Abstract

To examine longitudinally the effects of Assertive Community Treatment (ACT) on Global Assessment of Functioning (GAF) scores in Edmonton, Alberta. We acquired GAF scores for all clients at initial registration in the ACT program and at subsequent 18- and 36-month time points while in ACT. We analyzed both the entire ACT cohort and separate diagnostic groups. We obtained baseline and follow-up GAF scores for 411 clients, of whom the largest diagnostic group suffered from schizophrenia (n = 189), followed by bipolar disorder (n = 98). Collapsed across all groups, GAF scores significantly improved at both 18 (P < 0.0001) and 36 months (P < 0.0001). By group, at 18-month follow-up, significant improvements were seen in patients with delusional disorder (P < 0.05), dysthymia (P < 0.05), schizoaffective disorder (P < 0.05), and schizophrenia (P < 0.001). This was also seen at 36-month follow-up, with the addition of significant improvements in those with bipolar disorder (P < 0.05).

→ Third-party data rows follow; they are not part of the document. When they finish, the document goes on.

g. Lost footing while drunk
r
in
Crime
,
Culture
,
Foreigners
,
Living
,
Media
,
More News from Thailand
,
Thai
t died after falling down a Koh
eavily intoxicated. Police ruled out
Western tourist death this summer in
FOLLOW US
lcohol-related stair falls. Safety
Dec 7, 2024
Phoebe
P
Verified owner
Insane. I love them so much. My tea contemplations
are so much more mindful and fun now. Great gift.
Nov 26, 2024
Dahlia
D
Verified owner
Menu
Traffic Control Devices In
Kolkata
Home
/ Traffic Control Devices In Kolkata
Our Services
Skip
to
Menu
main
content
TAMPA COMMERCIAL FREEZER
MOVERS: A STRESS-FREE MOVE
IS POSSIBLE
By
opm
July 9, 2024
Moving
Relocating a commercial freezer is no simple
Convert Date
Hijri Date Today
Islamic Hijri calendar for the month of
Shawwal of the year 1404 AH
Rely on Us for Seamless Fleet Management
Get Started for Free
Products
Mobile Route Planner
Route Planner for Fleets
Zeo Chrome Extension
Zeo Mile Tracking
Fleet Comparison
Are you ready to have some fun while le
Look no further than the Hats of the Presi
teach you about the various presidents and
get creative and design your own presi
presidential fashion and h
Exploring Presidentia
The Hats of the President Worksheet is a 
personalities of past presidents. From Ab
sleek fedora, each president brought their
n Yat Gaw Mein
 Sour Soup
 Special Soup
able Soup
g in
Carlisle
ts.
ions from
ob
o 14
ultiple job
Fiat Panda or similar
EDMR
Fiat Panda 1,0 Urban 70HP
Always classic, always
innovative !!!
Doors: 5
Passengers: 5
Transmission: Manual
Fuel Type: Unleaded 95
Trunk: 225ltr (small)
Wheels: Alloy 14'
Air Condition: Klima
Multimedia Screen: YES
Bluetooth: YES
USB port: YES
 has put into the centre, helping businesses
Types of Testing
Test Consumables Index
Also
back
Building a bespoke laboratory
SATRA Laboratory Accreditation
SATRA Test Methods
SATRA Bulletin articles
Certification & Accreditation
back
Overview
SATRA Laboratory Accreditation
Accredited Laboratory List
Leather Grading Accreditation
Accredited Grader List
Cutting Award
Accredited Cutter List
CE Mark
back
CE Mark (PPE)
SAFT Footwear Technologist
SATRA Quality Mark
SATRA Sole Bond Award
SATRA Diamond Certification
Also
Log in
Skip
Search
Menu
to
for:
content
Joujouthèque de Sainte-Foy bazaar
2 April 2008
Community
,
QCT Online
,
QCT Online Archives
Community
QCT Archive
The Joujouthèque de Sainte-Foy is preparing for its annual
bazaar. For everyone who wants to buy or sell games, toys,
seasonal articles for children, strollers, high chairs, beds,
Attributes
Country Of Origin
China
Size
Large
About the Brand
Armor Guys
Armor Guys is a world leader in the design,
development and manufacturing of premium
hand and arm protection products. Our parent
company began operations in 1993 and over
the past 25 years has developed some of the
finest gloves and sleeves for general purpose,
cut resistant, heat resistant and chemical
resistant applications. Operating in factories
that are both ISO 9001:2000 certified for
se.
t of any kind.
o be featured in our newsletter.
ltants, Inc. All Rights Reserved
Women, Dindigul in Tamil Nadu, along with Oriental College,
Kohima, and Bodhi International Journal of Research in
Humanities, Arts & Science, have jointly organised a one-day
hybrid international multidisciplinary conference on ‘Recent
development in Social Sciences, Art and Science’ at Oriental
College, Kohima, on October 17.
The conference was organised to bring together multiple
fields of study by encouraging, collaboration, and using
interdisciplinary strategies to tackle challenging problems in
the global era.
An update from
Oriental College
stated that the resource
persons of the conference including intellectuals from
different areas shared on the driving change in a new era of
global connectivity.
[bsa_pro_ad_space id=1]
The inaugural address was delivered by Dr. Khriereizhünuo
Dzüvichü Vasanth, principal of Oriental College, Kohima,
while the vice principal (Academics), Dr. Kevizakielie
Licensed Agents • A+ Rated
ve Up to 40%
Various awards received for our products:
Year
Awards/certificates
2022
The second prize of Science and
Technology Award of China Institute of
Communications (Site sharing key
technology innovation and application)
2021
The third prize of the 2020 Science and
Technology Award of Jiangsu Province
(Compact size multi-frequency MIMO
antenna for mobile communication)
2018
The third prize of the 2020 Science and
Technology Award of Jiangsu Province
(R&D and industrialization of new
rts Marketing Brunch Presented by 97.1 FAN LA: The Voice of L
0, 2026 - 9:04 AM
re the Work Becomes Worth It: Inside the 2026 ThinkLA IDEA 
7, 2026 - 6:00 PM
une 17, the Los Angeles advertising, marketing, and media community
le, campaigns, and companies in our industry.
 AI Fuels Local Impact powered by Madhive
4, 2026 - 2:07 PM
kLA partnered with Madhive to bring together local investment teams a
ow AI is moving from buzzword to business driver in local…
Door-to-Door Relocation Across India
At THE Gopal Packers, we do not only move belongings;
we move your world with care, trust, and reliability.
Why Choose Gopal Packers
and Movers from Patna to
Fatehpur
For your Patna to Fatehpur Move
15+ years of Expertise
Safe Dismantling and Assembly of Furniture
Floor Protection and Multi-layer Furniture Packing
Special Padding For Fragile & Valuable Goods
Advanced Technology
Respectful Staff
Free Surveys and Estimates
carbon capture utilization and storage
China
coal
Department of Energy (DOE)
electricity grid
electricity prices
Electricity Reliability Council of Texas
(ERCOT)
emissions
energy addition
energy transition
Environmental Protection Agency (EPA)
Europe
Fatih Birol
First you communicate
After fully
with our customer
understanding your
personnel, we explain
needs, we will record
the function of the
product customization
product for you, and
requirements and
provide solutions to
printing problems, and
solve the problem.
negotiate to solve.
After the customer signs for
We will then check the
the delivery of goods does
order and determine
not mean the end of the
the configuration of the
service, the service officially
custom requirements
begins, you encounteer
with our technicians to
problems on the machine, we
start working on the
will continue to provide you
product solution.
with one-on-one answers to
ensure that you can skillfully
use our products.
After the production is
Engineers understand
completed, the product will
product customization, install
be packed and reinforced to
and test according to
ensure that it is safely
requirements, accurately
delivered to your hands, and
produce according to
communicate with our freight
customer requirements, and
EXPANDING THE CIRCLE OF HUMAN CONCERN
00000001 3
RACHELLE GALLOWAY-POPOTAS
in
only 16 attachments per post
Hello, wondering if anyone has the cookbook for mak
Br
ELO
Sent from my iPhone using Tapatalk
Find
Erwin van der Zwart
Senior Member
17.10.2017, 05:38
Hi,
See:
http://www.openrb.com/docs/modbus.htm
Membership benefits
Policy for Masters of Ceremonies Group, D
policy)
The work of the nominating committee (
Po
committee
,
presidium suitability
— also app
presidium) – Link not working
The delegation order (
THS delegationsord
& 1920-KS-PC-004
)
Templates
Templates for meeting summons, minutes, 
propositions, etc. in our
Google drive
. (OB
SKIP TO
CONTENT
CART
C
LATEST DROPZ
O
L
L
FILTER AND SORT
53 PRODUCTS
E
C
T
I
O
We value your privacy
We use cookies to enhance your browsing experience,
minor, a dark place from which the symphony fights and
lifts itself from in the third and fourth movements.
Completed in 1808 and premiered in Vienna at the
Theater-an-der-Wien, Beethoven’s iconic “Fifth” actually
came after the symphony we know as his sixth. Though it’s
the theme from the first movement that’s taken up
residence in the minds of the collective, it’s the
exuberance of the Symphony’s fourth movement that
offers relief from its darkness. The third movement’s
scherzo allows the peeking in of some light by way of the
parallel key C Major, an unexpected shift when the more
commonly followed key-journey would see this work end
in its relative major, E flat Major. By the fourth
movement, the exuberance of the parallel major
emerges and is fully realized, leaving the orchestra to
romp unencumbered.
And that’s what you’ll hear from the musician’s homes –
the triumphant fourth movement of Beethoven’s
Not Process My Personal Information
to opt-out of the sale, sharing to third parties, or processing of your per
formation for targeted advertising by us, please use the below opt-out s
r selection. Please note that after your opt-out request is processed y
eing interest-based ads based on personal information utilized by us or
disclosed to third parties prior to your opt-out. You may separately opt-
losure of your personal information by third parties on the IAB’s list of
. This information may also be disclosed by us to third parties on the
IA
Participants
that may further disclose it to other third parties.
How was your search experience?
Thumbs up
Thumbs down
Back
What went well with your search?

Those patients with major affective disorder or psychosis not otherwise specified (NOS) did not show significant improvements over time. Regardless of diagnosis, those clients with baseline GAF scores of < or = 40 significantly improved at both 18-month (P < 0.0001) and 36-month (P < 0.0001) follow-up, while those with baseline GAF scores above 40 did not show significant improvement. GAF scores improved at 18- and 36-month follow-up from enrolment in an ACT program. Groups with different diagnoses and levels of functioning at time of enrolment may not benefit to the same degree.